When i convert to JATS-XML with latexmlc test.tex --dest=test.jats.xml --pmml --stylesheet=LaTeXML-jats.xsl:

<?xml version="1.0"?>
<article>
  <front>
    <article-meta>
      <contrib-group/>
      <!-- The element theorem with attributes
    class=ltx_theorem_theoreminlist=thm theorem:theoremxml:id=S0.Thmtheorem1fragid=S0.Thmtheorem1 
      is currently not supported for the front matter.
    -->
    </article-meta>
  </front>
  <body>
    <statement id="S0.Thmtheorem1">
      <title/>
      <p id="S0.Thmtheorem1.p1">
        <italic>Let f be a function.</italic>
      </p>
    </statement>
  </body>
  <back>
    <!-- The element theorem with attributes
    class=ltx_theorem_theoreminlist=thm theorem:theoremxml:id=S0.Thmtheorem1fragid=S0.Thmtheorem1 
      is currently not supported for the back matter
    -->
    <app-group/>
  </back>
</article>

It seems the conversion should happen here, but is not picking up the title:

<xsl:template match="ltx:theorem/ltx:title">
    <title>
      <xsl:apply-templates select="@*|node()"/>
    </title>
  </xsl:template>
rgieseke commented 3 years ago

The following seems to work

<xsl:template match="ltx:theorem/ltx:title">
    <title>
      <xsl:apply-templates select="@*|node()"/>
    </title>
  </xsl:template>

  <xsl:template match="ltx:title[@class='ltx_runin']/ltx:tag">
    <xsl:apply-templates select="@*|node()"/>
  </xsl:template>

Gives (including a bold elem):

    <statement id="Thmtheoremx1">
      <title><bold>My theorem</bold>.</title>
brucemiller commented 3 years ago

Is there anything in JATS specifically to distinguish the reference number of a section or theorem (ltx:tag) from the title proper? For example in "1. Introduction", should the "1" be wrapped or marked up separately? The current code throws away the reference number; and your "My Theorem", for better or worse, ends up considered to be a reference number, and so also gets omitted.

If not, I have a patch that includes the ltx:tag in the title. I don't think you really want to single out ltx_runin, that's really just formatting/styling. But the patch also now includes the number in section headings as well. Which I actually suspect is what you want.

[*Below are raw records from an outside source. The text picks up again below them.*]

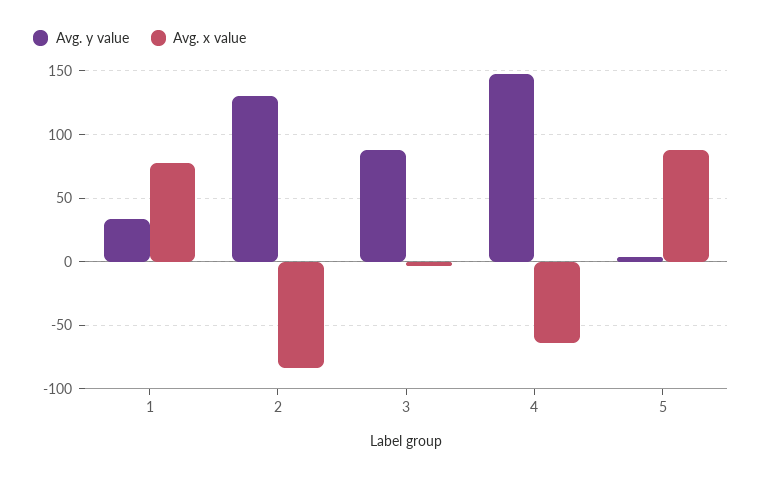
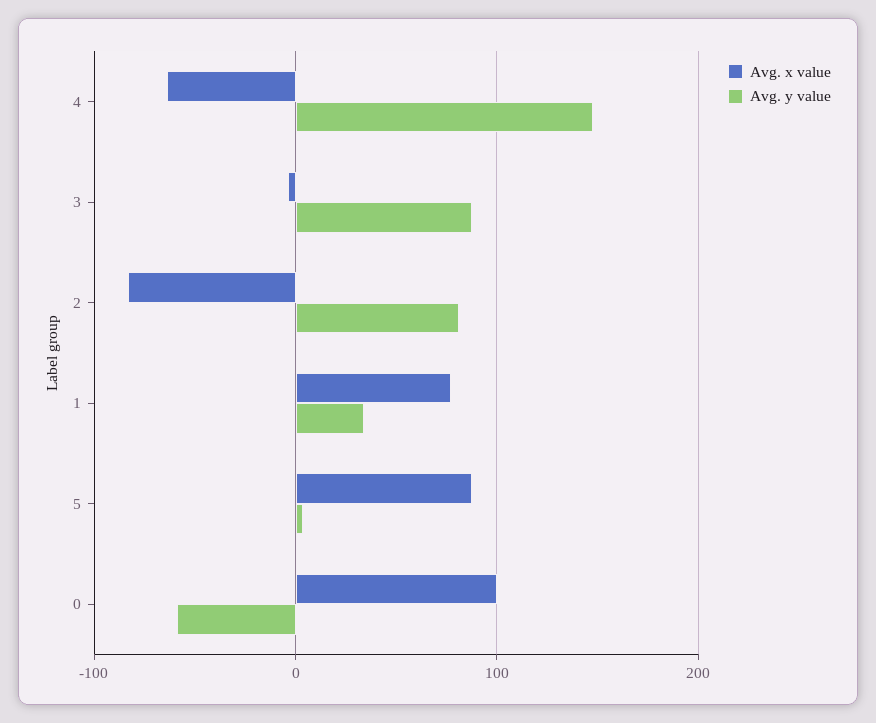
  {
    "Avg. y value": {
      "1": 35,
-     "2": 130,
+     "2": 80,
      "3": 90,
      "4": 150,
-     "5": 5
+     "5": 5,
+     "0": -60
    },
    "Avg. x value": {
      "1": 75,
      "2": -85,
      "3": -5,
      "4": -65,
-     "5": 90
+     "5": 90,
+     "0": 100
    }
  }

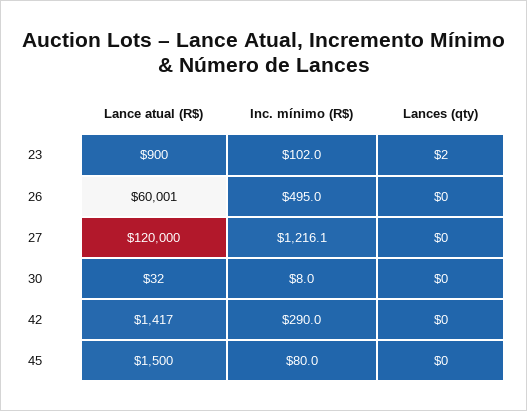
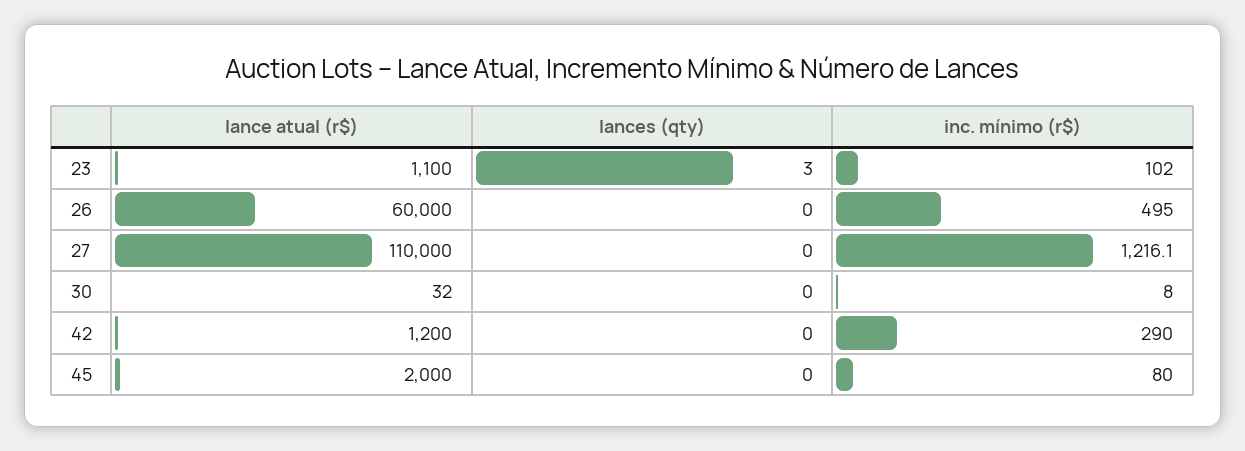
  {
    "Lance atual (R$)": {
-     "23": 900,
+     "23": 1100,
-     "26": 60001,
+     "26": 60000,
-     "27": 120000,
+     "27": 110000,
      "30": 32,
-     "42": 1417,
+     "42": 1200,
-     "45": 1500
+     "45": 2000
    },
    "Inc. mínimo (R$)": {
      "23": 102,
      "26": 495,
      "27": 1216.1,
      "30": 8,
      "42": 290,
      "45": 80
    },
    "Lances (qty)": {
-     "23": 2,
+     "23": 3,
      "26": 0,
      "27": 0,
      "30": 0,
      "42": 0,
      "45": 0
    }
  }

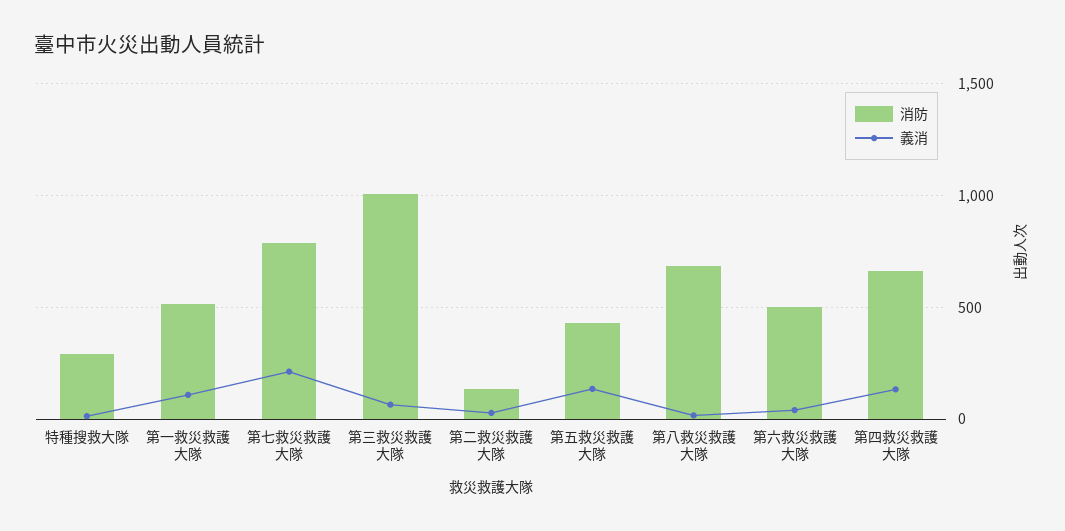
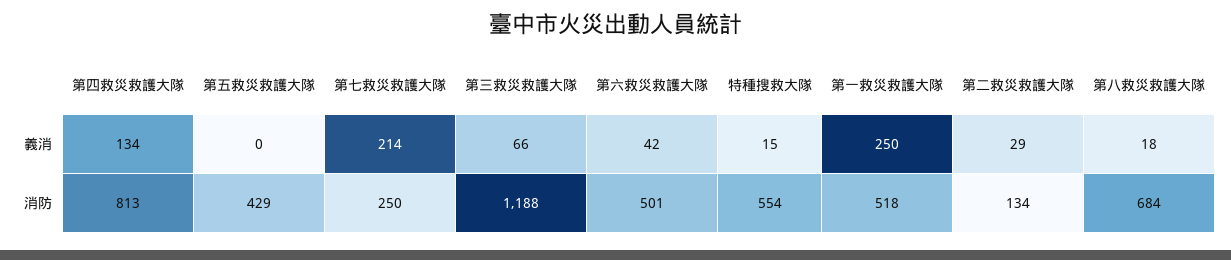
  {
    "消防": {
-     "特種搜救大隊": 300,
+     "特種搜救大隊": 554,
      "第一救災救護大隊": 518,
-     "第七救災救護大隊": 800,
+     "第七救災救護大隊": 250,
-     "第三救災救護大隊": 1000,
+     "第三救災救護大隊": 1188,
      "第二救災救護大隊": 134,
      "第五救災救護大隊": 429,
      "第八救災救護大隊": 684,
      "第六救災救護大隊": 501,
-     "第四救災救護大隊": 650
+     "第四救災救護大隊": 813
    },
    "義消": {
      "特種搜救大隊": 15,
-     "第一救災救護大隊": 100,
+     "第一救災救護大隊": 250,
      "第七救災救護大隊": 214,
      "第三救災救護大隊": 66,
      "第二救災救護大隊": 29,
-     "第五救災救護大隊": 150,
+     "第五救災救護大隊": 0,
      "第八救災救護大隊": 18,
      "第六救災救護大隊": 42,
      "第四救災救護大隊": 134
    }
  }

rgieseke commented 3 years ago

It doesn't seem like it, the example in the JATS tag library looks like

<p>Industrial buyers categorise foreign countries
according to their level of technological achievement
and subsequently differentiate their perceptions of
these countries accordingly. ... The following
hypothesis is posited:
<statement><label>Hypothesis 1</label>
<p>Buyer preferences for companies are influenced 
by factors extrinsic to the firm attributable to, and
determined by, country-of-origin effects.</p>
</statement>
</p>

https://jats.nlm.nih.gov/publishing/tag-library/1.2/element/statement.html

It kind of seems that label and title are not clearly distinguished.

The id Document Internal Identifier could probably contain information about a numerical value. Not sure about whether there is any good way to wrap it somehow as suggested by @dginev https://github.com/brucemiller/LaTeXML/pull/1516#pullrequestreview-638231948)

I don't think you really want to single out ltx_runin Yeah, that was just the first workaround i could get work ... i've tested your patch in #1516, works well!